Caveat: $k$ value must be picked appropriately:

$k = 5$ okay for short documents
$k = 10$ better for long documents

Sampling may be required for larger datasets.

Min-Hashing

NB: see DATA301 Exam Notes for better notes.

Naïve approach is to compute pairwise similarities for every pair of documents: $O(n^2)$ .

The problem can be reduced to finding subsets that have significant intersections: encode sets as a vector of Booleans, one for every dimension; intersections are bitwise ANDs and unions bitwise ORs.

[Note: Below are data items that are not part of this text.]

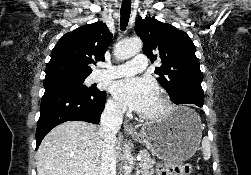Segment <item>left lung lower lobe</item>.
Wrapping results in <instances>:
<instances>
[{
    "instance_id": "1",
    "label": "left lung lower lobe",
    "mask_w": 251,
    "mask_h": 175,
    "mask_svg": "<svg viewBox=\"0 0 251 175\" xmlns=\"http://www.w3.org/2000/svg\"><path fill=\"white\" fill-rule=\"evenodd\" d=\"M175 104H183L181 116L186 119H196L203 113L204 96L190 91L181 90L170 96Z\"/></svg>"
}]
</instances>
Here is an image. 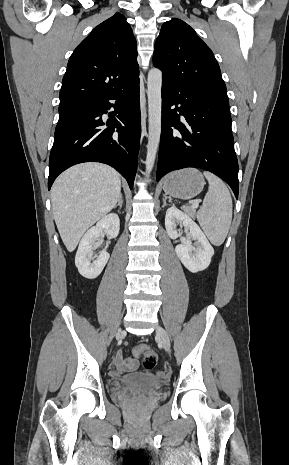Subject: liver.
Segmentation results:
<instances>
[{"label":"liver","instance_id":"6515ba94","mask_svg":"<svg viewBox=\"0 0 289 465\" xmlns=\"http://www.w3.org/2000/svg\"><path fill=\"white\" fill-rule=\"evenodd\" d=\"M121 191L119 173L101 163H82L63 172L51 189L53 216L69 252L85 231L116 205Z\"/></svg>","mask_w":289,"mask_h":465}]
</instances>
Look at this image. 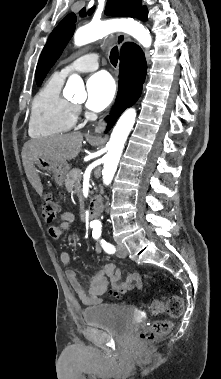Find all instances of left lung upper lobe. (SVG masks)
<instances>
[{
    "instance_id": "5c2ea615",
    "label": "left lung upper lobe",
    "mask_w": 221,
    "mask_h": 379,
    "mask_svg": "<svg viewBox=\"0 0 221 379\" xmlns=\"http://www.w3.org/2000/svg\"><path fill=\"white\" fill-rule=\"evenodd\" d=\"M141 4V0H108L105 13L117 17H136L141 19L147 11L144 6L141 7ZM93 10L94 8H91L88 14L91 15ZM79 14L84 16L86 14L85 8ZM76 20L77 17L74 13L68 14L50 34L36 68V83L38 86L41 85L49 69L54 65L72 37Z\"/></svg>"
}]
</instances>
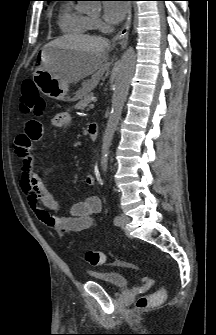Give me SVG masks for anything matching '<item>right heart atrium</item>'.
<instances>
[{"instance_id":"1","label":"right heart atrium","mask_w":216,"mask_h":335,"mask_svg":"<svg viewBox=\"0 0 216 335\" xmlns=\"http://www.w3.org/2000/svg\"><path fill=\"white\" fill-rule=\"evenodd\" d=\"M93 20V24H94V28L95 29H102L103 28V24L101 23V21L97 18L92 19Z\"/></svg>"}]
</instances>
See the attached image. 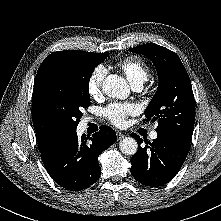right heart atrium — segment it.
<instances>
[{
    "label": "right heart atrium",
    "mask_w": 221,
    "mask_h": 221,
    "mask_svg": "<svg viewBox=\"0 0 221 221\" xmlns=\"http://www.w3.org/2000/svg\"><path fill=\"white\" fill-rule=\"evenodd\" d=\"M105 76L106 69L102 65L91 71L87 80V92L92 98H97L101 94V86Z\"/></svg>",
    "instance_id": "1"
}]
</instances>
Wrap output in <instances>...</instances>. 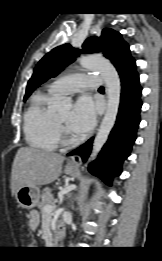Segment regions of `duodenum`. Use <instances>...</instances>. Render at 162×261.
<instances>
[{
	"label": "duodenum",
	"mask_w": 162,
	"mask_h": 261,
	"mask_svg": "<svg viewBox=\"0 0 162 261\" xmlns=\"http://www.w3.org/2000/svg\"><path fill=\"white\" fill-rule=\"evenodd\" d=\"M64 236V230L62 228H58L57 233L52 237V243L57 244L59 239Z\"/></svg>",
	"instance_id": "duodenum-1"
}]
</instances>
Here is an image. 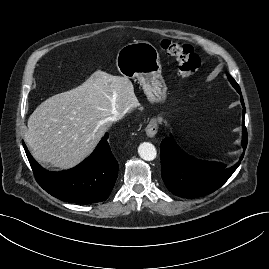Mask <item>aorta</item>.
<instances>
[{"instance_id": "762f6f07", "label": "aorta", "mask_w": 269, "mask_h": 269, "mask_svg": "<svg viewBox=\"0 0 269 269\" xmlns=\"http://www.w3.org/2000/svg\"><path fill=\"white\" fill-rule=\"evenodd\" d=\"M138 153L139 156L146 161L154 160L157 155L155 146L149 142L141 143L138 147Z\"/></svg>"}]
</instances>
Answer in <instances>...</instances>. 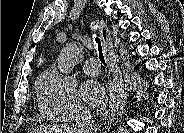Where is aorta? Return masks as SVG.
I'll use <instances>...</instances> for the list:
<instances>
[{
  "label": "aorta",
  "instance_id": "1",
  "mask_svg": "<svg viewBox=\"0 0 184 133\" xmlns=\"http://www.w3.org/2000/svg\"><path fill=\"white\" fill-rule=\"evenodd\" d=\"M81 46L77 43L67 44L58 56V69L63 74H69L77 64Z\"/></svg>",
  "mask_w": 184,
  "mask_h": 133
}]
</instances>
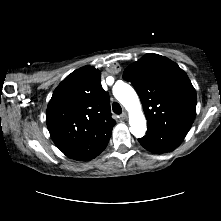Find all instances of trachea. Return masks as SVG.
I'll return each instance as SVG.
<instances>
[{
    "mask_svg": "<svg viewBox=\"0 0 221 221\" xmlns=\"http://www.w3.org/2000/svg\"><path fill=\"white\" fill-rule=\"evenodd\" d=\"M112 109H113V112H114L115 114H118V115H119V114L122 113V108H121L120 104L117 103V102H114V103H113Z\"/></svg>",
    "mask_w": 221,
    "mask_h": 221,
    "instance_id": "obj_1",
    "label": "trachea"
}]
</instances>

The set of documents can be stored as a Boolean matrix:

Each row represents an element (shingles)
Each column represents a set (documents)
matrix[e][s] is 1 if shingle shingles[e] appears in document s
Column similarity is the Jaccard similarity of the corresponding sets

This generates a sparse matrix and requires $O(n^2)$ space.

Key idea: ‘hash’ each column $C$ to a small signature (bucket) $h(C)$ such that:

The signature fits in RAM
If $sim(C_1, C_2)$ is high, there is a high probability that $h(C_1) = h(C_2)$ and vice versa if they are dissimilar

This works as the domain of the shingles is very large but only a small number of them are likely to be encountered. Hashing reduces the size of the domain to reduce memory requirements at the cost of some overlaps.

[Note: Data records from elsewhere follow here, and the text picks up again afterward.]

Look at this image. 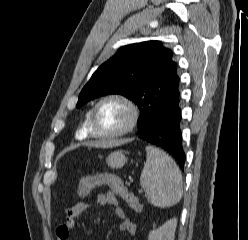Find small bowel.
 Wrapping results in <instances>:
<instances>
[{
    "instance_id": "1",
    "label": "small bowel",
    "mask_w": 248,
    "mask_h": 240,
    "mask_svg": "<svg viewBox=\"0 0 248 240\" xmlns=\"http://www.w3.org/2000/svg\"><path fill=\"white\" fill-rule=\"evenodd\" d=\"M105 205H113L115 207V214L120 219L118 228L122 232H126L131 236L136 234V224L133 223L127 216L124 209L119 206L118 199L113 192H107L105 194H99L94 204L87 202L77 203L74 207L70 208L66 212L65 221L56 230L58 240H69L71 230L75 225V221L82 214L88 212L93 207H103Z\"/></svg>"
}]
</instances>
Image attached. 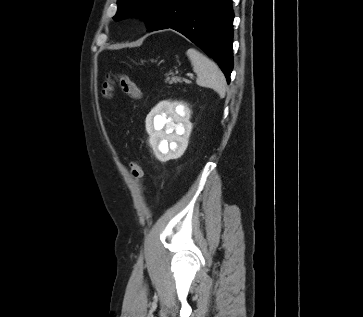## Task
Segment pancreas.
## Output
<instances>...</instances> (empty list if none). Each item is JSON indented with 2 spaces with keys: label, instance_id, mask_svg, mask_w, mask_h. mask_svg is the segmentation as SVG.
Masks as SVG:
<instances>
[{
  "label": "pancreas",
  "instance_id": "1",
  "mask_svg": "<svg viewBox=\"0 0 363 317\" xmlns=\"http://www.w3.org/2000/svg\"><path fill=\"white\" fill-rule=\"evenodd\" d=\"M166 81H169L170 84L182 82V80L179 77H172L171 79L167 78ZM183 81L187 82L186 80H183Z\"/></svg>",
  "mask_w": 363,
  "mask_h": 317
}]
</instances>
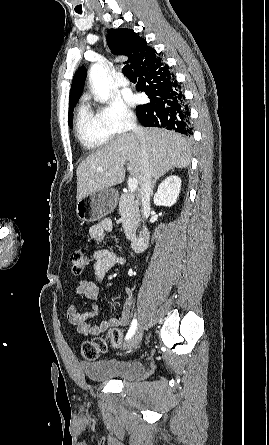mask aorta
<instances>
[{
  "label": "aorta",
  "instance_id": "aorta-1",
  "mask_svg": "<svg viewBox=\"0 0 269 445\" xmlns=\"http://www.w3.org/2000/svg\"><path fill=\"white\" fill-rule=\"evenodd\" d=\"M89 79L100 102H106L109 99L110 90L107 74L103 67L97 63L93 64L90 68Z\"/></svg>",
  "mask_w": 269,
  "mask_h": 445
}]
</instances>
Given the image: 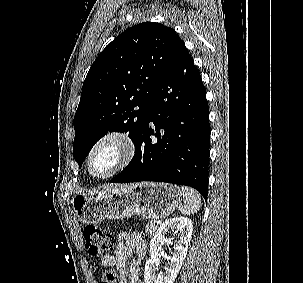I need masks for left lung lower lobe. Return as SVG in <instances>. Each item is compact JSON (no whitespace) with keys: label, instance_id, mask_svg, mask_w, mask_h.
<instances>
[{"label":"left lung lower lobe","instance_id":"0a47b994","mask_svg":"<svg viewBox=\"0 0 303 283\" xmlns=\"http://www.w3.org/2000/svg\"><path fill=\"white\" fill-rule=\"evenodd\" d=\"M209 146L206 90L185 47L150 101L133 159L110 182L187 185L206 200Z\"/></svg>","mask_w":303,"mask_h":283}]
</instances>
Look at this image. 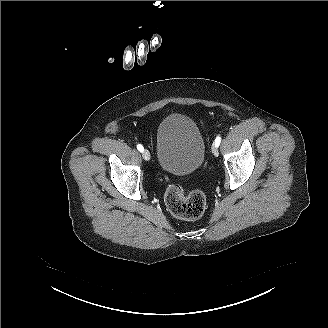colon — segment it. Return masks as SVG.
<instances>
[{
    "instance_id": "colon-1",
    "label": "colon",
    "mask_w": 328,
    "mask_h": 328,
    "mask_svg": "<svg viewBox=\"0 0 328 328\" xmlns=\"http://www.w3.org/2000/svg\"><path fill=\"white\" fill-rule=\"evenodd\" d=\"M165 204L169 212L183 220L199 219L206 209V196L198 189L187 191L180 184L170 185L165 193Z\"/></svg>"
}]
</instances>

Hence, given a set of documents, the hash function outputs an array of hashes.

By doing this multiple times with different hash functions, the similarity of two signatures becomes the fraction of hash functions they agree with.

Hence, this produces a signature matrix $M$ , each row representing a hash function and each column a set (documents).

For some hash function $h_\pi$ :

P(h_\pi(C_1) = h_\pi(C_2)) \approx \text{similarity}(C_1, C_2)

Locality-Sensitive Hashing

Find documents with Jaccard similarity of at least $s$ . LHS uses a function $f(x, y)$ that determines if $x$ and $y$ are candidate pairs - pairs of elements whose similarity must be evaluated.

The signature matrix $M$ is partitioned into $b$ bands, with $r$ rows (hash functions) per band.

For each column, generate hashes for each band and put them into buckets (separate set of buckets for each band).

The more buckets match for a pair of documents, the more likely they are to be similar:

Using 1 band of one row gives a linear relationship between similarity and the probability of sharing a bucket. However, if you have $b$ bands of $r$ rows:

P(\text{sharing buckets}) = 1 - (1 - t^r)^b

$rb$ gives the number of hash functions per document.